Quanto à poesia, durante boa parte do século XIX ela foi considerada um gênero literário superior, reservado somente às grandes mentes, que logravam abstrair das coisas mundanas e delas
abstrair verdades eternas e pensamentos profundos. À exceção de
Cristina Rosseti na Inglaterra, raras são as poetas que conseguiram ser aceitas exclusivamente como poetas, o que pelo menos em
parte explica a recusa de Dickinson em publicar seus poemas e se
tornar uma pessoa pública, como o conhecido poema 260, “I’m
Nobody! Who are you?”, claramente afirma.
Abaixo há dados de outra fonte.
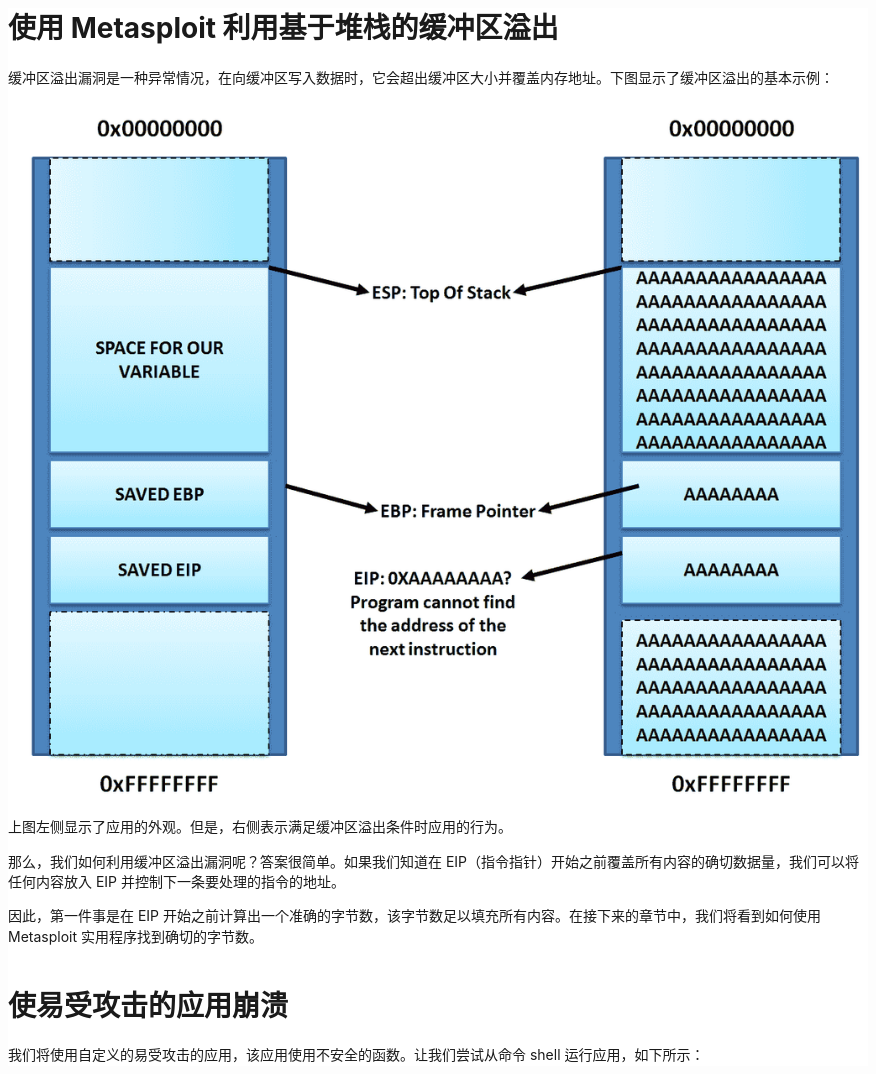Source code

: # 使用 Metasploit 利用基于堆栈的缓冲区溢出

缓冲区溢出漏洞是一种异常情况，在向缓冲区写入数据时，它会超出缓冲区大小并覆盖内存地址。下图显示了缓冲区溢出的基本示例：

![](img/8d93ff26-46d3-446d-b98f-0f845634725c.png)

上图左侧显示了应用的外观。但是，右侧表示满足缓冲区溢出条件时应用的行为。

那么，我们如何利用缓冲区溢出漏洞呢？答案很简单。如果我们知道在 EIP（指令指针）开始之前覆盖所有内容的确切数据量，我们可以将任何内容放入 EIP 并控制下一条要处理的指令的地址。

因此，第一件事是在 EIP 开始之前计算出一个准确的字节数，该字节数足以填充所有内容。在接下来的章节中，我们将看到如何使用 Metasploit 实用程序找到确切的字节数。

# 使易受攻击的应用崩溃

我们将使用自定义的易受攻击的应用，该应用使用不安全的函数。让我们尝试从命令 shell 运行应用，如下所示：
Emily Dickinson se tornou um caso exemplar para o estudo da
complexidade da autoria poética feminina; em seus poemas podemos perceber várias nuances desta difícil relação das poetas com
sua auto afirmação literária em uma sociedade que lhes impõe a
subordinação e o silêncio. Assim, nos poemas de Dickinson a crítica começa a perceber tanto momentos de auto-realização, como
quando a poeta chega a se comparar com Deus, como momentos
de apequenamento, nos quais a poeta se sente inferiorizada pela
sua condição de mulher.
A percepção da poesia de Dickinson como uma arena na qual
todas essas questões foram vividas revelou uma complexidade
que resultou em uma nova onda de popularidade da poeta, desta
vez por razões que teriam com certeza satisfeito a “mariposa de
Amherst”, como a poeta foi amiúde referida.
Este é, em linhas gerais, o interessante tema do livro de Natália
Helena Wiechmann, no qual a jovem pesquisadora se embrenha
pela crítica feminista para tentar entender melhor o processo de
autoria poética em Emily Dickinson. Se a complexidade do tema
poderia, em alguns casos, resultar em uma linguagem carregada de
jargões e obscuridade, o texto de Wiechmann é fluente, claro e ao
percorrer seus argumentos e exposições, temos a sensação da mão
segura de quem sabe o que está fazendo.